- [Your goal]: Update the part of the data that opens with the line containing "Rather than rushing" and closes with the line containing "dio Russia (in" by replacing "foundations" with "groundwork" and leaving everything else unchanged. Return only those lines, with the pictures left out.

___ Source records

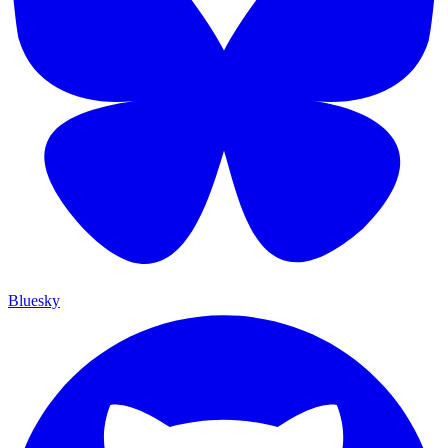
Bluesky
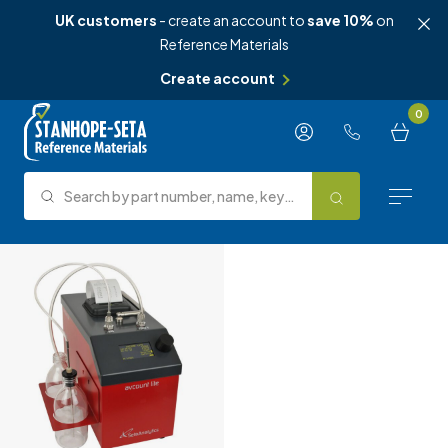
UK customers
- create an account to
save 10%
on
Reference Materials
Create account
Skip to content
0
Search by part number, name, keyword, test method or type.
Search
Reference Materials
Test Methods
About Us
Knowledge Hub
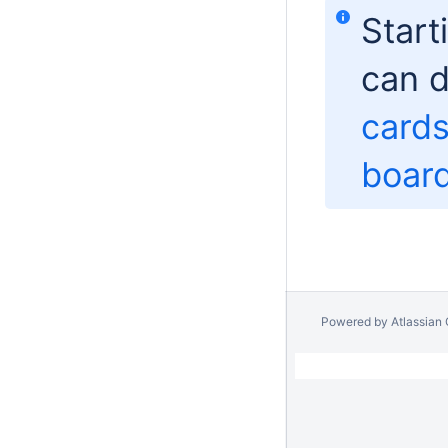
Start
can d
card
boar
Powered by
Atlassian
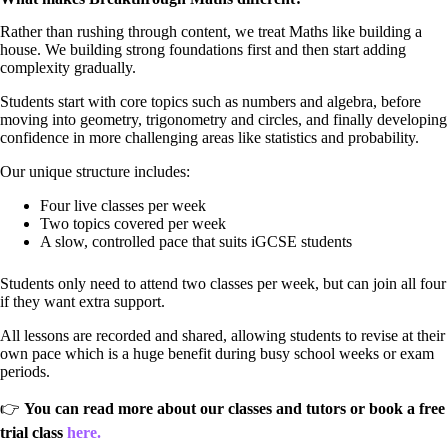
Rather than rushing through content, we treat Maths like building a
house. We building strong foundations first and then start adding
complexity gradually.
Students start with core topics such as numbers and algebra, before
moving into geometry, trigonometry and circles, and finally developing
confidence in more challenging areas like statistics and probability.
Our unique structure includes:
Four live classes per week
Two topics covered per week
A slow, controlled pace that suits iGCSE students
Students only need to attend two classes per week, but can join all four
if they want extra support.
All lessons are recorded and shared, allowing students to revise at their
own pace which is a huge benefit during busy school weeks or exam
periods.
👉
You can read more about our classes and tutors or book a free
trial class
here.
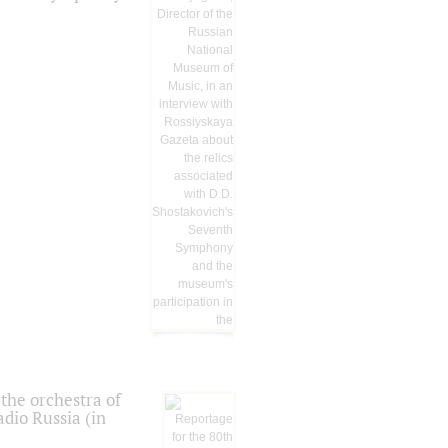
the orchestra of
dio Russia (in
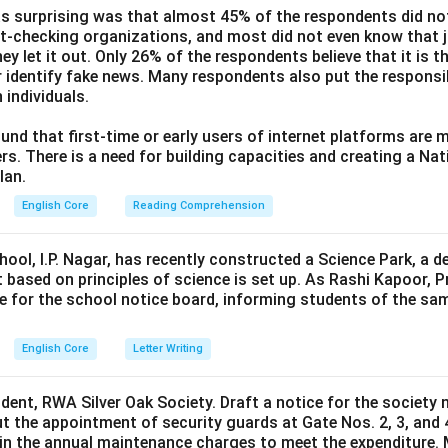
s surprising was that almost 45% of the respondents did n
ct-checking organizations, and most did not even know that j
ey let it out. Only 26% of the respondents believe that it is t
 identify fake news. Many respondents also put the responsibi
 individuals.
und that first-time or early users of internet platforms are 
s. There is a need for building capacities and creating a Nati
lan.
English Core
Reading Comprehension
hool, I.P. Nagar, has recently constructed a Science Park, a 
 based on principles of science is set up. As Rashi Kapoor, P
ce for the school notice board, informing students of the sa
English Core
Letter Writing
ident, RWA Silver Oak Society. Draft a notice for the society 
t the appointment of security guards at Gate Nos. 2, 3, and 
0 in the annual maintenance charges to meet the expenditure. 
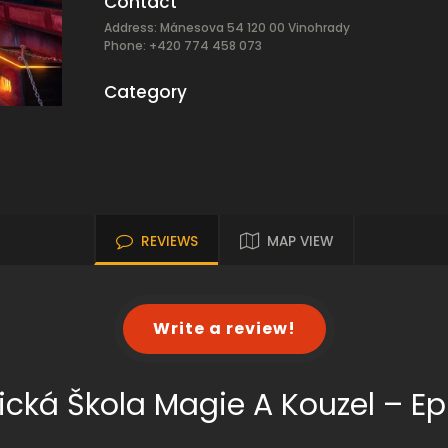
Contact
Address: Mánesova 54 120 00 Vinohrady
Phone: +420 774 458 073
Category
REVIEWS
MAP VIEW
Write a review!
ická Škola Magie A Kouzel – Ep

______

- [Written solution]:
Rather than rushing through content, we treat Maths like building a
house. We building strong groundwork first and then start adding
complexity gradually.
Students start with core topics such as numbers and algebra, before
moving into geometry, trigonometry and circles, and finally developing
confidence in more challenging areas like statistics and probability.
Our unique structure includes:
Four live classes per week
Two topics covered per week
A slow, controlled pace that suits iGCSE students
Students only need to attend two classes per week, but can join all four
if they want extra support.
All lessons are recorded and shared, allowing students to revise at their
own pace which is a huge benefit during busy school weeks or exam
periods.
👉
You can read more about our classes and tutors or book a free
trial class
here.
the orchestra of
dio Russia (in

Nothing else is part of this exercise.